The money is in all the easier to access and easier to reach natural resources in asteroids and outside the giant gravity wells. There may also be some money in cheaper local tourism. As the cost per person goes up, the total amount of money you can make goes down as your potential market shrinks much faster than the price grows.
These are all things which aren't even being commercially exploited. Blazing a trail into the jungle doesn't benefit anyone that much if you're starting from a dinky little 2 man outpost that the commercial routes won't reach for twenty years. Looks at colonization. The governments brazed a trail to the coasts but it was the commercial fur traders who really explored the inside of the US.
Theoretical scientist telling his own point of view on business and engineering problems to successful businessman and engineer? Surely Musk must repent and change his wrongful ways this instant.
I'm not saying he is wrong, or that his words mean nothing. I'm just saying that in this dialogue I'd listen to Musk and his arguments with much greater interest.

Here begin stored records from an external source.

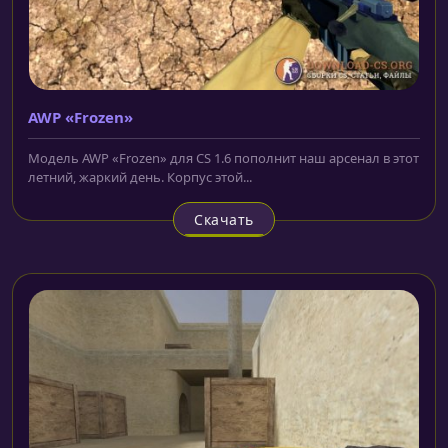
AWP «Frozen»
Модель AWP «Frozen» для CS 1.6 пополнит наш арсенал в этот
летний, жаркий день. Корпус этой...
Скачать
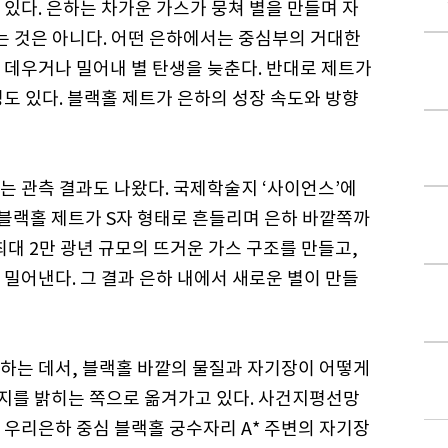
있다. 은하는 차가운 가스가 뭉쳐 별을 만들며 자
는 것은 아니다. 어떤 은하에서는 중심부의 거대한
 데우거나 밀어내 별 탄생을 늦춘다. 반대로 제트가
도 있다. 블랙홀 제트가 은하의 성장 속도와 방향
는 관측 결과도 나왔다. 국제학술지 ‘사이언스’에
의 블랙홀 제트가 S자 형태로 흔들리며 은하 바깥쪽까
최대 2만 광년 규모의 뜨거운 가스 구조를 만들고,
밀어낸다. 그 결과 은하 내에서 새로운 별이 만들
하는 데서, 블랙홀 바깥의 물질과 자기장이 어떻게
지를 밝히는 쪽으로 옮겨가고 있다. 사건지평선망
어 우리은하 중심 블랙홀 궁수자리 A* 주변의 자기장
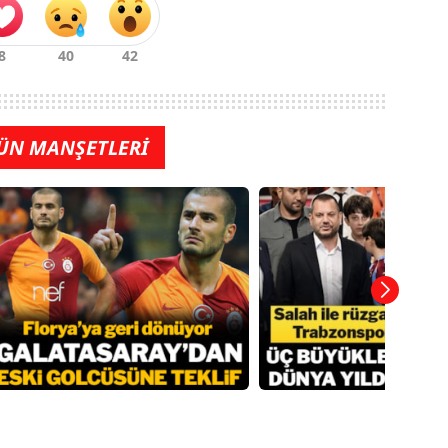
ÜN MANŞETLERİ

Absence of proof != proof of absence.
"If an elderly but distinguished scientist says that something is possible, he is almost certainly right; but if he says that it is impossible, he is very probably wrong."
"New ideas pass through three periods: 1) It can't be done. 2) It probably can be done, but it's not worth doing. 3) I knew it was a good idea all along!"
-- A C Clark.
I will go a step further. Space *won't* be done by nasa, at lest for the masses. But will be done by private industry when technology makes it cheap and safe enough to so. Of course by private i mean at the airline industry version of private and non government. Which can be disputed as being not really being a "private industry".
If information wants to be free, why does my internet connection cost so much?